There’s an episode of my beloved television show 30 Rock in which Liz Lemon visits Cleveland with her boyfriend. She falls in love with the city, which is infinitely more friendly and clean than her hometown New York City. Upon returning home, Lemon recklessly considers moving to Cleveland with her boyfriend, but Jack Donaghy reminds her that this is simply evidence of the “vacation mentality”, that what she experienced in Cleveland was only a mirage.

Vacations exist in a vacuum. For those few days (or weeks or months), you are free of all banal activities and responsibilities. You are able to experience a place without the burden of jobs or studies, commitments that plague the locals. Instead, you get to spend your time eating, drinking, and visiting the best of what the city has to offer. Lucky you. But the vacation mentality is dangerous, because it will have you enrolling in Italian courses (or Spanish or Arabic or French) and researching ways to move abroad quicker than you can swallow that shot of Limoncello.

I spent the week in Rome visiting my family, and I brought my boyfriend along to meet them for the first time. This was my third time in Rome, and I’m thankful that I decided to give the city another chance. You see, I wasn’t thrilled during my first two visits. It was unbearably hot and dirty, and I don’t like spending a lot of time in large, noisy cities. However, this time, I got to see Rome through a fresh pair of eyes. This was my boyfriend’s first time in Italy, and as an ancient history buff, his excitement was contagious. Additionally, the weather was perfect: sunny and breezy. And I got to eat my favorite foods: creamy gorgonzola risotto, spicy salami and gooey mozzarella, lemon gelato, and the satisfying crunch of bruschetta. On top of that, the locals were welcoming, smiling, shaking our hands, and speaking to us in an accented mixture of English and French.

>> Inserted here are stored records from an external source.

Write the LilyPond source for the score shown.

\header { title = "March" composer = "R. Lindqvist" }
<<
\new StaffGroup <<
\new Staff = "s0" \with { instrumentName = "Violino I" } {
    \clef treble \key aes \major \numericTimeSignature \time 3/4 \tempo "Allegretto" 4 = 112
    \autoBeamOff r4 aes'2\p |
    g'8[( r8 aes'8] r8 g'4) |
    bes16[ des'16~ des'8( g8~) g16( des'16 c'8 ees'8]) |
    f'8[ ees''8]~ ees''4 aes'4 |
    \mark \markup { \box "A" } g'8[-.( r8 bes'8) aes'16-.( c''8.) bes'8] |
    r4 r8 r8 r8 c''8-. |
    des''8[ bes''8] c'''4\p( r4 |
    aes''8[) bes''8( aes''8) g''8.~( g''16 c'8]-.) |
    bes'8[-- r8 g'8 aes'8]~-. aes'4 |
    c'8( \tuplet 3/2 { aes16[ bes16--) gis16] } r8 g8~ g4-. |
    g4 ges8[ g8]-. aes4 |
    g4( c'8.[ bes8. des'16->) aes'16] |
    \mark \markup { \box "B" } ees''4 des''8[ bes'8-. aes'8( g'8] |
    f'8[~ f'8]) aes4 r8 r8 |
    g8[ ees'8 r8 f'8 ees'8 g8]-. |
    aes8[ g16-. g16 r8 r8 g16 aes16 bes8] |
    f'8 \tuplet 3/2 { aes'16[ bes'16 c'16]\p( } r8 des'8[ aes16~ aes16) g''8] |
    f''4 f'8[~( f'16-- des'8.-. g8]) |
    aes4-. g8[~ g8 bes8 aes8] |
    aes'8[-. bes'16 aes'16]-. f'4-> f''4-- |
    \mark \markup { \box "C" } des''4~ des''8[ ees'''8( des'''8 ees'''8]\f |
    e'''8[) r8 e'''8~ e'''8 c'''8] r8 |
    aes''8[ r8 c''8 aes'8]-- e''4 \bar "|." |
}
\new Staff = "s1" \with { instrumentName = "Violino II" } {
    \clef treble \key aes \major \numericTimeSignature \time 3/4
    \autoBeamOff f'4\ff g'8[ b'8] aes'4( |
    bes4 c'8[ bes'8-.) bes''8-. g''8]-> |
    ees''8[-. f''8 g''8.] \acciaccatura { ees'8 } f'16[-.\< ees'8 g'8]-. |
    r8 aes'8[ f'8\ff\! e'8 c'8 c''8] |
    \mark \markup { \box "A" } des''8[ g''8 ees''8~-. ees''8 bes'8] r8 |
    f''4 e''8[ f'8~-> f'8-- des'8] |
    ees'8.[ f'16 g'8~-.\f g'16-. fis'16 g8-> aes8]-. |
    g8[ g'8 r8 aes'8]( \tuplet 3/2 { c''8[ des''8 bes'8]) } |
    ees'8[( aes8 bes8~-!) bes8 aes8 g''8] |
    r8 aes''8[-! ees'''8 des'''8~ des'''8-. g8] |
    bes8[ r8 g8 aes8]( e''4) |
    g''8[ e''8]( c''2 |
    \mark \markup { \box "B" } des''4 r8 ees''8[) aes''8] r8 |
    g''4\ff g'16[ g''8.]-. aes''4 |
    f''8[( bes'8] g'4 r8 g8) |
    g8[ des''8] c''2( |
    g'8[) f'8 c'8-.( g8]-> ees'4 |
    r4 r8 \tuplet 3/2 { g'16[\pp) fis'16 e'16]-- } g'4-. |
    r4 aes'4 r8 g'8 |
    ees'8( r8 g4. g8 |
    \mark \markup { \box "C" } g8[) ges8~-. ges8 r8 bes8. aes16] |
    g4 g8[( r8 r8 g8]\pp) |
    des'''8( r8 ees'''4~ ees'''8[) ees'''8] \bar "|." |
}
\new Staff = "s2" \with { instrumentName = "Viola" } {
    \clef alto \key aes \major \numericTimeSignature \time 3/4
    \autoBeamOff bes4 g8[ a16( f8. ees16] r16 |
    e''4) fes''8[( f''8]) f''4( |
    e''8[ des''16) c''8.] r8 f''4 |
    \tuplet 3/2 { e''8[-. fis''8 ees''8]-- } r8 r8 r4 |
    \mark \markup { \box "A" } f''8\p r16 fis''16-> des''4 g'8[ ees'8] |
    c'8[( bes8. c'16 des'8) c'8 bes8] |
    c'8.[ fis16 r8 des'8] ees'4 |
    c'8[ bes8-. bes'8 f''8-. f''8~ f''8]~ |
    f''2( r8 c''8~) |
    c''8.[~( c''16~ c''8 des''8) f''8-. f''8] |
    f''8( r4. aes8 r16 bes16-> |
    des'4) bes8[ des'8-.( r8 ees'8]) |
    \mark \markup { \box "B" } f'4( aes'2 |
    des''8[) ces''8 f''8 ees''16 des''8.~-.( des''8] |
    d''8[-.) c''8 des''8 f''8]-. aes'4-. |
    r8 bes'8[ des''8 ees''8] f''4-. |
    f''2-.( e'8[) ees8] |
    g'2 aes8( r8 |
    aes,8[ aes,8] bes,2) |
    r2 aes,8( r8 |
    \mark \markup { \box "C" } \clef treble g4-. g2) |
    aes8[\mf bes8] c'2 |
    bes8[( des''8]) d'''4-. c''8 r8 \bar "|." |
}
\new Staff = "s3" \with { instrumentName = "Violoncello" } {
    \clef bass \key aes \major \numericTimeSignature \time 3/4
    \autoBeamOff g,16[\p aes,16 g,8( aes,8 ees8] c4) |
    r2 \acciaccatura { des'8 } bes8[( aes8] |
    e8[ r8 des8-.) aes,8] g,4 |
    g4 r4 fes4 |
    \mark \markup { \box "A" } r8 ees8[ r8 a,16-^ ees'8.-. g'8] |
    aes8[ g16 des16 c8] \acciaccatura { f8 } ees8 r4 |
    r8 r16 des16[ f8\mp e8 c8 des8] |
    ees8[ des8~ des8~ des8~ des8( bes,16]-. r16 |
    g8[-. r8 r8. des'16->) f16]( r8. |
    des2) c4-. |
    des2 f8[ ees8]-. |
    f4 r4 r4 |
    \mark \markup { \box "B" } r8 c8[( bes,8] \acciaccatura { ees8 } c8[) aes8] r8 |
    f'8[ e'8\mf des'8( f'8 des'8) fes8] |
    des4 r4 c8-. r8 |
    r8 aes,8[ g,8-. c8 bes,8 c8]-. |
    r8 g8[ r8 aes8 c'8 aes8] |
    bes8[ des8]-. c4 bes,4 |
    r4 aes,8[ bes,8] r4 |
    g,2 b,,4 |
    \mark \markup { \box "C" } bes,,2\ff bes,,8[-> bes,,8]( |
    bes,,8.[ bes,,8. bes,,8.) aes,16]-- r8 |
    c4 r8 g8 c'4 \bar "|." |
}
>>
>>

I felt deflated when I returned home last night. Home, where the skies are notoriously gray, where my apartment walls are just a little too thin, and where the food is just a little too bland. I am in mourning.

So many of my travels shimmer with magic and impossibility. I miss the warm, cosy pubs of Dublin and the fragrant spice shops of Marrakech. I miss the emerald fields of Normandy and the cerulean fjords of Norway. But most of all, I miss the taste of basil and tomato and the warm days I spent in Rome. I hugged my mother for the first time in six months, and when I let go of her, I left a part of me behind. Now I’m incomplete, mourning the loss of something I cannot place and longing hopelessly for the sun-baked streets of Italy.